__Task requirements__
Extract from the records below every line from the one containing "scientific name: Geranium sibiricum" through the one containing "phylum: Marchantiophyta", both included, and reproduce them verbatim.

════════════════════

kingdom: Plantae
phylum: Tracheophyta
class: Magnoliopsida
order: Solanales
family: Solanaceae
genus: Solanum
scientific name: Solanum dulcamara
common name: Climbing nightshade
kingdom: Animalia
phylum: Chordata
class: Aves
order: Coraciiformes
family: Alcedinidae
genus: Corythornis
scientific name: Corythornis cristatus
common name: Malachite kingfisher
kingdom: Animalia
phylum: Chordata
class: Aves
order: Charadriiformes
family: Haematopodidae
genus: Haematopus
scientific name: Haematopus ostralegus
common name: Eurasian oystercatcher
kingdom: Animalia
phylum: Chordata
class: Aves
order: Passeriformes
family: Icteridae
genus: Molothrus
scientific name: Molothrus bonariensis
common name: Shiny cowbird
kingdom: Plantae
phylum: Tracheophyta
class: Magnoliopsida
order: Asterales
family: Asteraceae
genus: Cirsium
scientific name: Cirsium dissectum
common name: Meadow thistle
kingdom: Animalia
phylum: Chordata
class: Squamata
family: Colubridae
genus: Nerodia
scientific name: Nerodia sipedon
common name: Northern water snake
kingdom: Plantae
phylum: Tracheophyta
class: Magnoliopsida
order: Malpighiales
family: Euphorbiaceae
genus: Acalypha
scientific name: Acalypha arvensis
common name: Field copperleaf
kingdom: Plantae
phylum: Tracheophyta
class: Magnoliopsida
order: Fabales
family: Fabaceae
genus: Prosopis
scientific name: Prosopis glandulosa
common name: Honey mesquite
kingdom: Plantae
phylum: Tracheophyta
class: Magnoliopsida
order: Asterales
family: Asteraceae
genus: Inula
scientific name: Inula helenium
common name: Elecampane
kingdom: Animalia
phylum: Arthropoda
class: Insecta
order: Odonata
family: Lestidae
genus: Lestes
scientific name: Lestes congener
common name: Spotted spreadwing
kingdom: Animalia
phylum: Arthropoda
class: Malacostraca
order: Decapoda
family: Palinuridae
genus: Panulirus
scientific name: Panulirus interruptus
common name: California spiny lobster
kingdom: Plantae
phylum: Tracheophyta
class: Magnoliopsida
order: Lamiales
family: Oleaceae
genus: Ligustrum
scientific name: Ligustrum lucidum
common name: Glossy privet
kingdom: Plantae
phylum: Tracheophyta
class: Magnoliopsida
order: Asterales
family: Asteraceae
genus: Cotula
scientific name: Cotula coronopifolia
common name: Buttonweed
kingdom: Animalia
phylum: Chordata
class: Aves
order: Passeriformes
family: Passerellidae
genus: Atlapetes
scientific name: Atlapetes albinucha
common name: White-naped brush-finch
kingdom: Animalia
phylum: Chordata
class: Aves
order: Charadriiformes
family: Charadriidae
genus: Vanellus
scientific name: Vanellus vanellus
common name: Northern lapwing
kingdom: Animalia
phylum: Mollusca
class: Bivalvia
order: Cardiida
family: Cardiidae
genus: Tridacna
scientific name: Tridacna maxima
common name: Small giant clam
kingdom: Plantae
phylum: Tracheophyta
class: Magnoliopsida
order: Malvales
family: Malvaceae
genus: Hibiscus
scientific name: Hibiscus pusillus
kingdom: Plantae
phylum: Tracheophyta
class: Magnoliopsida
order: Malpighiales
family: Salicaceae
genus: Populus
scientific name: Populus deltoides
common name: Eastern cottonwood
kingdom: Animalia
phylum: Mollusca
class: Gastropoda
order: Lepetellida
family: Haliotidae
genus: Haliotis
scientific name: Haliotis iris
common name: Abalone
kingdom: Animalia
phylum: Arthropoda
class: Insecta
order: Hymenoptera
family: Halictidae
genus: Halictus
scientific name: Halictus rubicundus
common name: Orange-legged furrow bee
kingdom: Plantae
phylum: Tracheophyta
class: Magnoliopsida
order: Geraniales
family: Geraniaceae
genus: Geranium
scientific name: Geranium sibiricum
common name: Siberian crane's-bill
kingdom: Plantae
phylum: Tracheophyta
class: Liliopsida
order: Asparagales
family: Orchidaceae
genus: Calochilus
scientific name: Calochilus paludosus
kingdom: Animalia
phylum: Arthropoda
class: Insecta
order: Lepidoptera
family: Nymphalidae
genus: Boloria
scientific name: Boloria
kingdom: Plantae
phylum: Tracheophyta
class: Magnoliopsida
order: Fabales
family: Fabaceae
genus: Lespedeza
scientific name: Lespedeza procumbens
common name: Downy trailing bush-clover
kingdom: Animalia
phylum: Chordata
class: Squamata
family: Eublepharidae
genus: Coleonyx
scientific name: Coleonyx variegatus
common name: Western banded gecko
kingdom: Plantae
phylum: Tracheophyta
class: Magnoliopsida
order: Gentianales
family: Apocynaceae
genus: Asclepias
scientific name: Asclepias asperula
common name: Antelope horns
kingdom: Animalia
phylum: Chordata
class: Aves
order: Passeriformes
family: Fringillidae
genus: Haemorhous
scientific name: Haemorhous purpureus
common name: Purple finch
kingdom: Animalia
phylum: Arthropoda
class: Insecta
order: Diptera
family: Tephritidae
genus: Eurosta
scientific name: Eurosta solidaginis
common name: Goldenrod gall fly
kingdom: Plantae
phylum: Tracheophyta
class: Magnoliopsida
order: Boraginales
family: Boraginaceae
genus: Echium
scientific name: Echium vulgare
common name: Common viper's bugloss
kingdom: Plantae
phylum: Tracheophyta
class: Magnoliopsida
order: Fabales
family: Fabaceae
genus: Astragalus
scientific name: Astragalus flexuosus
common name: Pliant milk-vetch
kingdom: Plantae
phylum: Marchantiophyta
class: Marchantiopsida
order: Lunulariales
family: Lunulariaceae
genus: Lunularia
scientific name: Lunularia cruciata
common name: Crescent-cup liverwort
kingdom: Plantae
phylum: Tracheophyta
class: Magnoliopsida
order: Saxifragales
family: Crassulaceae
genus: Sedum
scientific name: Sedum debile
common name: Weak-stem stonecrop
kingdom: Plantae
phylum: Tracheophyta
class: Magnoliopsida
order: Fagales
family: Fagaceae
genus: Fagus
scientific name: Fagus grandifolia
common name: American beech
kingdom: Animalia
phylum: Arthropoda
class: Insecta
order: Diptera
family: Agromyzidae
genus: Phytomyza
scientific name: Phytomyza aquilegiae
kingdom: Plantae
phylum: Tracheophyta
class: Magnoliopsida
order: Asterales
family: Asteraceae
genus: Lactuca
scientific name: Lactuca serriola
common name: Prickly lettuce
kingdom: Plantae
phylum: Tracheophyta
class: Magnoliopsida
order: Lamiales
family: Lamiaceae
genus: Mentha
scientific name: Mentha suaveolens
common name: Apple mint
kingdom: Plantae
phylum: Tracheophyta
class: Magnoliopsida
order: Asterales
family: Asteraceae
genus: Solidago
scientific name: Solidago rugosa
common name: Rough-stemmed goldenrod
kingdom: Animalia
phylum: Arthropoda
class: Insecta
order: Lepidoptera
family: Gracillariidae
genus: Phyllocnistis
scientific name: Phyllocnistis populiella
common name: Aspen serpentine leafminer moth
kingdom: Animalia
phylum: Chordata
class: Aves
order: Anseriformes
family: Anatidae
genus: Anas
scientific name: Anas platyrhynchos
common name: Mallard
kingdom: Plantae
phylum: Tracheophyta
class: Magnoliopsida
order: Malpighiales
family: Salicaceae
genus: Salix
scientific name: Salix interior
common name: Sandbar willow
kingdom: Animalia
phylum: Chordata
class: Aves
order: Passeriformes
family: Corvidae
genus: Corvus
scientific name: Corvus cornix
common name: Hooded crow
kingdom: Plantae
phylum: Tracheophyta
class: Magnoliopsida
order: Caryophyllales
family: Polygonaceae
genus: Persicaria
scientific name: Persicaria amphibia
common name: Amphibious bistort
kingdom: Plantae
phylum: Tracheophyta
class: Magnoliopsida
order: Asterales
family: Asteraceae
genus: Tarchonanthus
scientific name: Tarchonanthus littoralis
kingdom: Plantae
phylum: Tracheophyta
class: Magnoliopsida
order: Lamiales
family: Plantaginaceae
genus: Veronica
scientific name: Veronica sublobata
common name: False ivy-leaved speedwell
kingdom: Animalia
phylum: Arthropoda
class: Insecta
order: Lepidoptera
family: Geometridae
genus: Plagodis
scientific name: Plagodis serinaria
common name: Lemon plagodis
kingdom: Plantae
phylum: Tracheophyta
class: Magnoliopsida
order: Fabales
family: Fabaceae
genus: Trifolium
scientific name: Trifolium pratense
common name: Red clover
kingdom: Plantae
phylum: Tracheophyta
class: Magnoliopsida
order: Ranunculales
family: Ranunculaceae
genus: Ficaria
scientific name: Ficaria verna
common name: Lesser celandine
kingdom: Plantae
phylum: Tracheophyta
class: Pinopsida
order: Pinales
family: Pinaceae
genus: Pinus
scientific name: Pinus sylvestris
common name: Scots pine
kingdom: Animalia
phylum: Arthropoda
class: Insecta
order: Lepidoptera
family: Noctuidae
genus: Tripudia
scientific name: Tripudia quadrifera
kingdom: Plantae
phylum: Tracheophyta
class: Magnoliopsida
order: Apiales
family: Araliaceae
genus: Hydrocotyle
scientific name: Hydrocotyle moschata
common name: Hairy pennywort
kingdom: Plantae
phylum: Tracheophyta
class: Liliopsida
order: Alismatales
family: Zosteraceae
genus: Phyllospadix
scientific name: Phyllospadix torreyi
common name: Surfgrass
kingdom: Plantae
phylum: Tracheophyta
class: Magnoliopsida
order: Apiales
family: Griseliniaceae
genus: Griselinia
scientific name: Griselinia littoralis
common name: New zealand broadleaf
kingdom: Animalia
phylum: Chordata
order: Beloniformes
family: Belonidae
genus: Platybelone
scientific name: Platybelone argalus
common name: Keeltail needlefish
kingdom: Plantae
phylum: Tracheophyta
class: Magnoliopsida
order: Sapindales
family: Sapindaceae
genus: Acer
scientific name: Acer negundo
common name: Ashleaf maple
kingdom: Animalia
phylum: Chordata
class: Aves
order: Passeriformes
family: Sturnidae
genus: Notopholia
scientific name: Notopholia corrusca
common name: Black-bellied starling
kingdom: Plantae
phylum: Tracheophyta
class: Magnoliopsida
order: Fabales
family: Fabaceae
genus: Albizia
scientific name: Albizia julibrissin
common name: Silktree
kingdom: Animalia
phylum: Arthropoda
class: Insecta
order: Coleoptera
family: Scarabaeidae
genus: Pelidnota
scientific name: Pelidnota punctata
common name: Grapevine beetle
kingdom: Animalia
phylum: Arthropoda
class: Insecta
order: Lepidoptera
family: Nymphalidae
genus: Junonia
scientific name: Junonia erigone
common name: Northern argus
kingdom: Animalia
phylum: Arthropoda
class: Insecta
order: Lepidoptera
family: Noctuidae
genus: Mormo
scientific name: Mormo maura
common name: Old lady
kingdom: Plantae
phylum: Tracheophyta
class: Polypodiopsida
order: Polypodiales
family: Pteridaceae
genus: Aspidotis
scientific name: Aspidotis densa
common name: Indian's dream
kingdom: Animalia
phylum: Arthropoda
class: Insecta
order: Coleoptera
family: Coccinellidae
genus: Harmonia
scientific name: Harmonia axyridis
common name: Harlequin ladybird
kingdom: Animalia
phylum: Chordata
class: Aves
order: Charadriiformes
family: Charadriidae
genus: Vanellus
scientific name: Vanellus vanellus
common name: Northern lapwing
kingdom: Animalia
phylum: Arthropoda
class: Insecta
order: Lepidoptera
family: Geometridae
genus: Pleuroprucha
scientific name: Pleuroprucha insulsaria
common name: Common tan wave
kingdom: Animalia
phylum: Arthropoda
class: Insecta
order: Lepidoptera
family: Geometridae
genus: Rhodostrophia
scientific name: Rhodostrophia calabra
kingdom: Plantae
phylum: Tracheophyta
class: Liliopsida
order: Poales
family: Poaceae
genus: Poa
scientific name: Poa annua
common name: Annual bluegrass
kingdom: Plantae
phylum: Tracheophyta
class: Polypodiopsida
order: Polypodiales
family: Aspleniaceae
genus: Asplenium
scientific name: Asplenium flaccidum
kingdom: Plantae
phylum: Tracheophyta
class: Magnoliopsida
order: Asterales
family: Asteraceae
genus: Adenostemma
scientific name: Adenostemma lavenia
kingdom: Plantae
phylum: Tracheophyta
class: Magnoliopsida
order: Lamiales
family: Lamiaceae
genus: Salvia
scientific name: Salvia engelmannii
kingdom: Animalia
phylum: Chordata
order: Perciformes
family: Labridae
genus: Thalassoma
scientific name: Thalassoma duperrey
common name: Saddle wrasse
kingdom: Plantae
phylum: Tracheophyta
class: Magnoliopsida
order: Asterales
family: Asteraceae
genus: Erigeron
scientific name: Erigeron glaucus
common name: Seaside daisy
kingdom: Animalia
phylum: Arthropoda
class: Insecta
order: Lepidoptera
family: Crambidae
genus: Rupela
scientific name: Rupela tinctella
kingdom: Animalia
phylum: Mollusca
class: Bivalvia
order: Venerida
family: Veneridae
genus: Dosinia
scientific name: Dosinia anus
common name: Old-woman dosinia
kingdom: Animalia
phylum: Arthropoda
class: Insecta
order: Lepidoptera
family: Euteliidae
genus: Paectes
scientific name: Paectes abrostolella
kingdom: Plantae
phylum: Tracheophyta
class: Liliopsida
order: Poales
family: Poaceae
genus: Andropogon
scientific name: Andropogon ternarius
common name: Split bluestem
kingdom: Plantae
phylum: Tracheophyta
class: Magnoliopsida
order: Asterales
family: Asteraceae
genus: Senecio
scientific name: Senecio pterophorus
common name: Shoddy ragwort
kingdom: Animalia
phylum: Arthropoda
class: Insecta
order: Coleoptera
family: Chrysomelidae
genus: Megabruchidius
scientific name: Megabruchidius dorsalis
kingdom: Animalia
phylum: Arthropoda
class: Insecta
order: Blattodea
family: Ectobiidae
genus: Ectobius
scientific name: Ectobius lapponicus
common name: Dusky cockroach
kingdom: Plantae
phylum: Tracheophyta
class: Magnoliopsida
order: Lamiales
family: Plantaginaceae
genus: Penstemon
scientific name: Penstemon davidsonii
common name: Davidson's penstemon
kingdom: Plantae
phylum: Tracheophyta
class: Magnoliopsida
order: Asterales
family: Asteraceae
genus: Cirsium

════════════════════

__Result for this exercise__
scientific name: Geranium sibiricum
common name: Siberian crane's-bill
kingdom: Plantae
phylum: Tracheophyta
class: Liliopsida
order: Asparagales
family: Orchidaceae
genus: Calochilus
scientific name: Calochilus paludosus
kingdom: Animalia
phylum: Arthropoda
class: Insecta
order: Lepidoptera
family: Nymphalidae
genus: Boloria
scientific name: Boloria
kingdom: Plantae
phylum: Tracheophyta
class: Magnoliopsida
order: Fabales
family: Fabaceae
genus: Lespedeza
scientific name: Lespedeza procumbens
common name: Downy trailing bush-clover
kingdom: Animalia
phylum: Chordata
class: Squamata
family: Eublepharidae
genus: Coleonyx
scientific name: Coleonyx variegatus
common name: Western banded gecko
kingdom: Plantae
phylum: Tracheophyta
class: Magnoliopsida
order: Gentianales
family: Apocynaceae
genus: Asclepias
scientific name: Asclepias asperula
common name: Antelope horns
kingdom: Animalia
phylum: Chordata
class: Aves
order: Passeriformes
family: Fringillidae
genus: Haemorhous
scientific name: Haemorhous purpureus
common name: Purple finch
kingdom: Animalia
phylum: Arthropoda
class: Insecta
order: Diptera
family: Tephritidae
genus: Eurosta
scientific name: Eurosta solidaginis
common name: Goldenrod gall fly
kingdom: Plantae
phylum: Tracheophyta
class: Magnoliopsida
order: Boraginales
family: Boraginaceae
genus: Echium
scientific name: Echium vulgare
common name: Common viper's bugloss
kingdom: Plantae
phylum: Tracheophyta
class: Magnoliopsida
order: Fabales
family: Fabaceae
genus: Astragalus
scientific name: Astragalus flexuosus
common name: Pliant milk-vetch
kingdom: Plantae
phylum: Marchantiophyta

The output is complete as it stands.